For many years, psychologists considered memory retrieval to be the deliberate recollection of facts or past experiences. However, in the early 1980s psychologists began to realize that people can be influenced by past experiences without any awareness that they are remembering. For example, a series of experiments showed that brain-damaged amnesic patients who lose certain types of memory function were influenced by previously viewed information even though they had no conscious memory of having seen the information before. Based on these and other findings, psychologists now distinguish two main classes of retrieval processes: explicit memory and implicit memory.


Explicit Memory
Explicit memory refers to the deliberate, conscious recollection of facts and past experiences. If someone asked you to recall everything you did yesterday, this task would require explicit memory processes. There are two basic types of explicit memory tests: recall tests and recognition tests.

In recall tests, people are asked to retrieve memories without the benefit of any hints or cues. A request to remember everything that happened to you yesterday or to recollect all the words in a list you just heard would be an example of a recall test. Suppose you were briefly shown a series of words: cow, prize, road, gem, hobby, string, weather. A recall test would require you to write down or say as many of the words as you could. If you were instructed to recall the words in any order, the test would be one of free recall. If you were directed to recall the words in the order they were presented, the test would one of serial recall or ordered recall. Another type of test is cued recall, in which people are given cues or prompts designed to aid recall. Using the above list as an example, a cued recall test might ask, “What word on the list was related to car?” In school, tests that require an essay or fill-in-the-blank response are examples of recall tests. All recall tests require people to explicitly retrieve events from memory.

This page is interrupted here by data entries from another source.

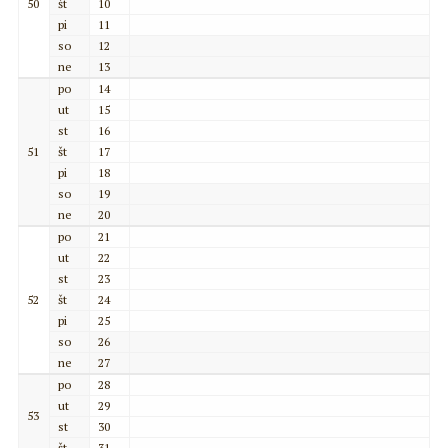
50
št
10
pi
11
so
12
ne
13
po
14
ut
15
st
16
51
št
17
pi
18
so
19
ne
20
po
21
ut
22
st
23
52
št
24
pi
25
so
26
ne
27
po
28
ut
29
53
st
30
št
31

Recognition tests require people to examine a list of items and identify those they have seen before, or to determine whether they have seen a single item before. Multiple-choice and true-false exams are types of recognition tests. For example, a recognition test on the list of words above might ask, “Which of the following words appeared on the list? (a) plant (b) driver (c) string (d) radio.” People can often recognize items that they cannot recall. You have probably had the experience of not being able to answer a question but then recognizing an answer as correct when someone else supplies it. Likewise, adults shown yearbook pictures of their high-school classmates often have difficulty recalling the classmates’ names, but they can easily pick the classmates’ names out of a list.

In some cases, recall can be better than recognition. For example, if asked, “Do you know a famous person named Cooper?” you might answer “no.” However, given the cue “James Fenimore,” you might recall American writer James Fenimore Cooper, even though you did not recognize the surname by itself.